Mike Kane, Parliamentary Under-Secretary of State at the Department for Transport, put pen to paper this week following years of planning.

“Today, I officially signed the SAF mandate into law – meaning by 2040, 22% of jet fuel will come from sustainable sources. We’re serious about our commitment to the UK SAF industry and together, we’re leading the way towards greener air travel,” he said.

The legislation, which becomes effective from January 1, 2025, establishes a progressive framework that begins with a 2% SAF requirement, increasing to 10% by 2030.
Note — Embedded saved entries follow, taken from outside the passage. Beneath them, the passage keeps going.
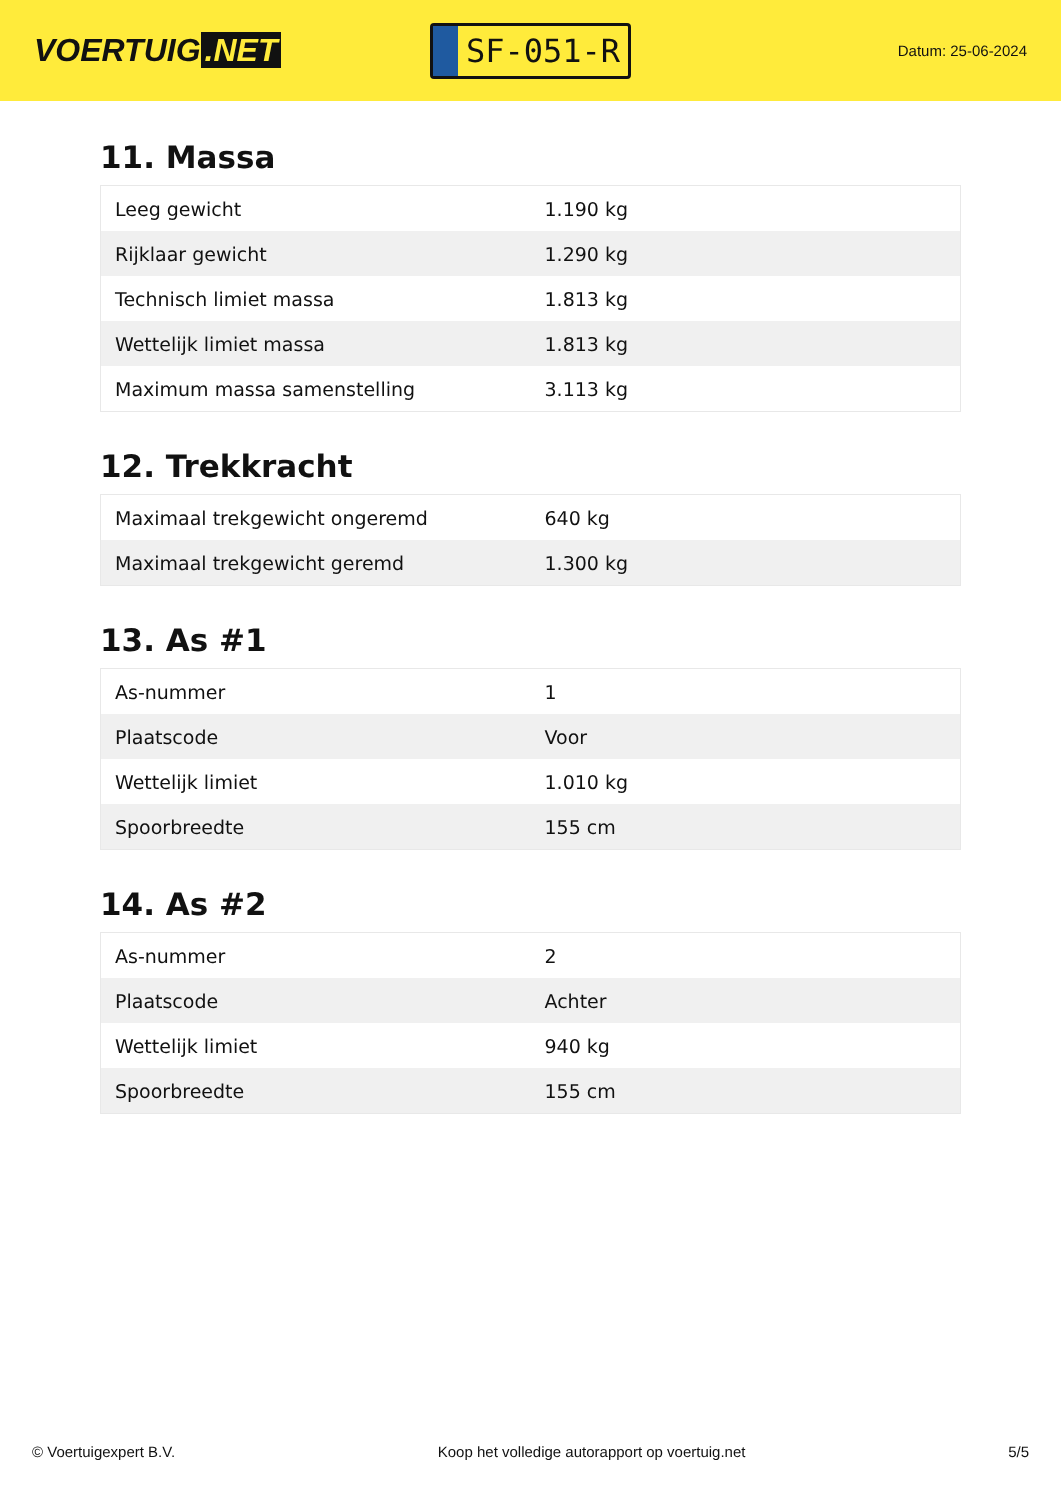VOERTUIG.NET
SF-051-R
Datum: 25-06-2024
11. Massa
| Leeg gewicht | 1.190 kg |
| Rijklaar gewicht | 1.290 kg |
| Technisch limiet massa | 1.813 kg |
| Wettelijk limiet massa | 1.813 kg |
| Maximum massa samenstelling | 3.113 kg |
12. Trekkracht
| Maximaal trekgewicht ongeremd | 640 kg |
| Maximaal trekgewicht geremd | 1.300 kg |
13. As #1
| As-nummer | 1 |
| Plaatscode | Voor |
| Wettelijk limiet | 1.010 kg |
| Spoorbreedte | 155 cm |
14. As #2
| As-nummer | 2 |
| Plaatscode | Achter |
| Wettelijk limiet | 940 kg |
| Spoorbreedte | 155 cm |
© Voertuigexpert B.V. Koop het volledige autorapport op voertuig.net 5/5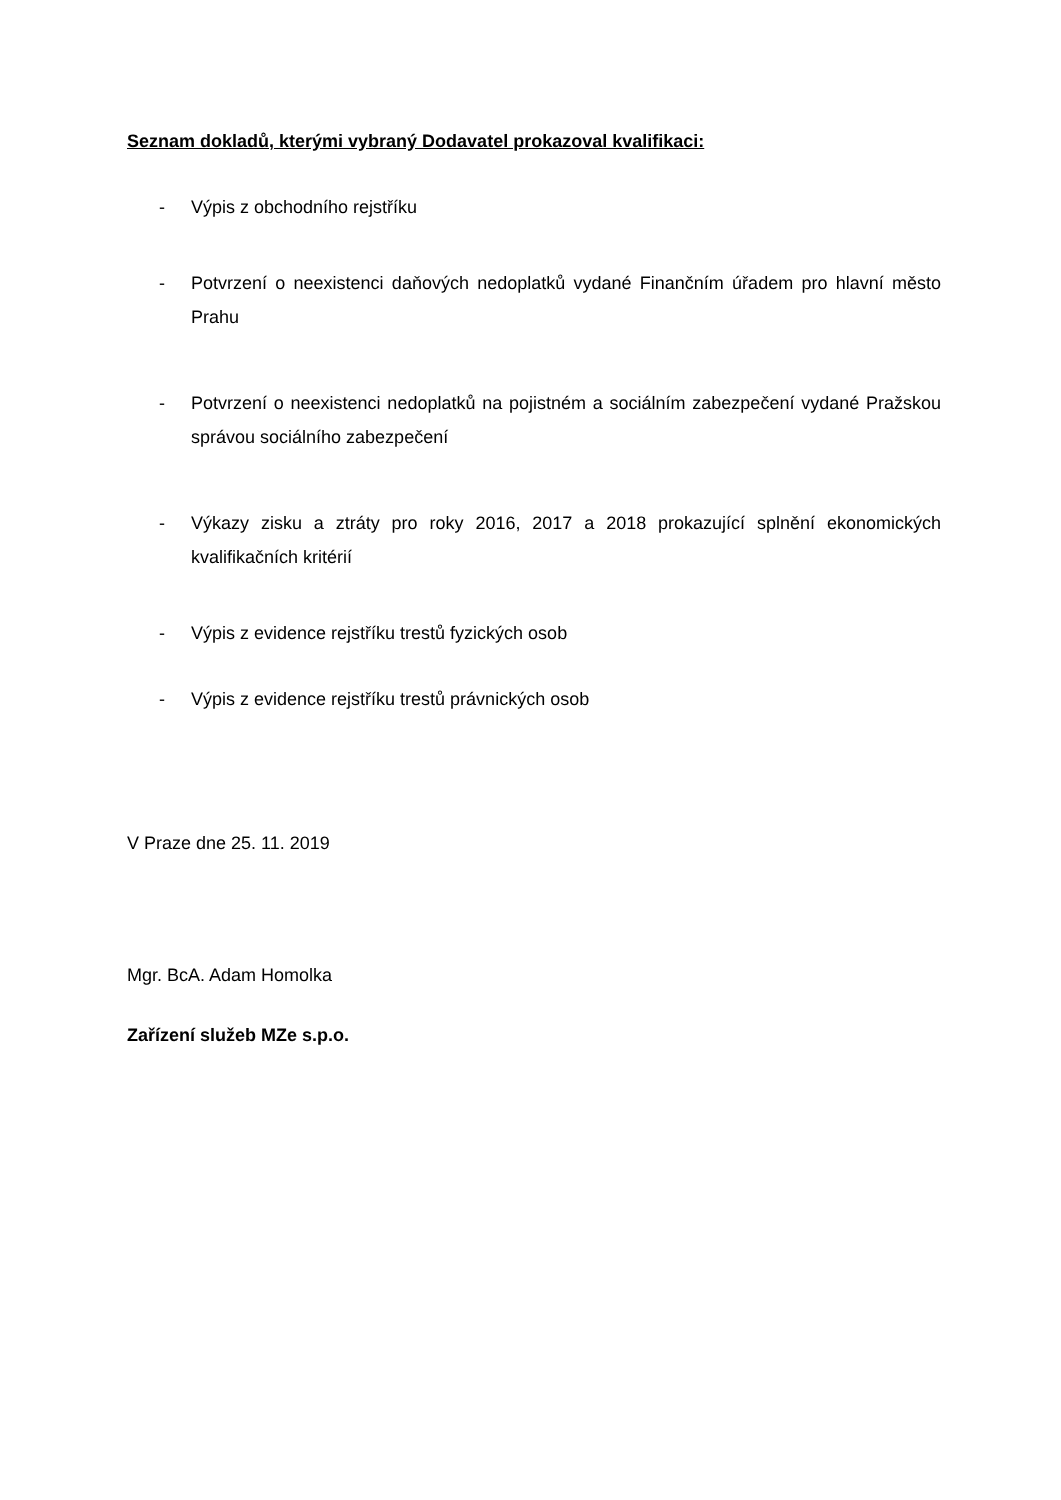Seznam dokladů, kterými vybraný Dodavatel prokazoval kvalifikaci:
- Výpis z obchodního rejstříku
- Potvrzení o neexistenci daňových nedoplatků vydané Finančním úřadem pro hlavní město Prahu
- Potvrzení o neexistenci nedoplatků na pojistném a sociálním zabezpečení vydané Pražskou správou sociálního zabezpečení
- Výkazy zisku a ztráty pro roky 2016, 2017 a 2018 prokazující splnění ekonomických kvalifikačních kritérií
- Výpis z evidence rejstříku trestů fyzických osob
- Výpis z evidence rejstříku trestů právnických osob
V Praze dne 25. 11. 2019
Mgr. BcA. Adam Homolka
Zařízení služeb MZe s.p.o.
The industry response has been notably positive. LanzaJet, a key player in SAF production, celebrated the mandate’s signing, particularly highlighting its importance for Project Speedbird, its collaboration with British Airways and Nova Pangaea Technologies in UK. The company emphasised how the mandate’s provisions, including strategic caps on HEFA feedstocks, will encourage “the development of advanced fuels” and ensure “the growth of a diverse and resilient SAF supply chain”.

To support the transition, the legislation includes crucial financial mechanisms. A revenue certainty mechanism aims to encourage investment in new UK-based SAF plants with SAF buy-out options set in the range of £4.70 ($5.9) and £5.00 ($6.25) per litre to incentivise production.

“We welcome the support of the UK government in building a robust and sustainable domestic SAF industry through legislation of the SAF mandate and continued progress of the revenue support certainty mechanism, expected in 2026,” said Sarah Ellerby, CEO, Nova Pangaea Technologies.

She highlighted how these measures are “critical to attracting required investment into the nascent SAF industry” and will help establish the UK as a “global leader in SAF.”

While the SAF mandate signing marks a significant step forward, SAF Investor has learned that the UK’s Department for Transport has disbanded the Jet Zero Council just weeks ahead of the mandate.

In a letter seen by SAF Investor, Transport Secretary Louise Haigh has informed the Jet Zero Council members that her government intends to build the work done by its members under a new group called the “Jet Zero Taskforce”.

The Jet Zero Council, which held its final meeting on April 18, 2024 after 10 sessions since July 2020, brought together key industry players including Velocys, British Airways, Airlines UK and Boeing. During its last meeting, the council specifically addressed the critical timing gap between the SAF mandate’s 2025 implementation and the revenue certainty mechanisms slated for 2026 – a key concern for securing SAF plant financing.

The new taskforce will operate with a different structure, featuring a CEO-level annual plenary and an expert group of sustainability leads. Although the goal with this restructuring is to make the body more agile, the move comes at a sensitive time for SAF in the UK.

The timing of this organisational change, occurring just weeks before the mandate takes effect, raises questions about the continuity of ongoing work on the revenue certainty mechanism. The mechanism, viewed by industry leaders as crucial for attracting investment in new SAF plants, requires careful coordination and continued momentum to meet its 2026 implementation target.

The success of the UK’s SAF ambitions may well depend on how smoothly the new taskforce can maintain progress on these critical financial support measures.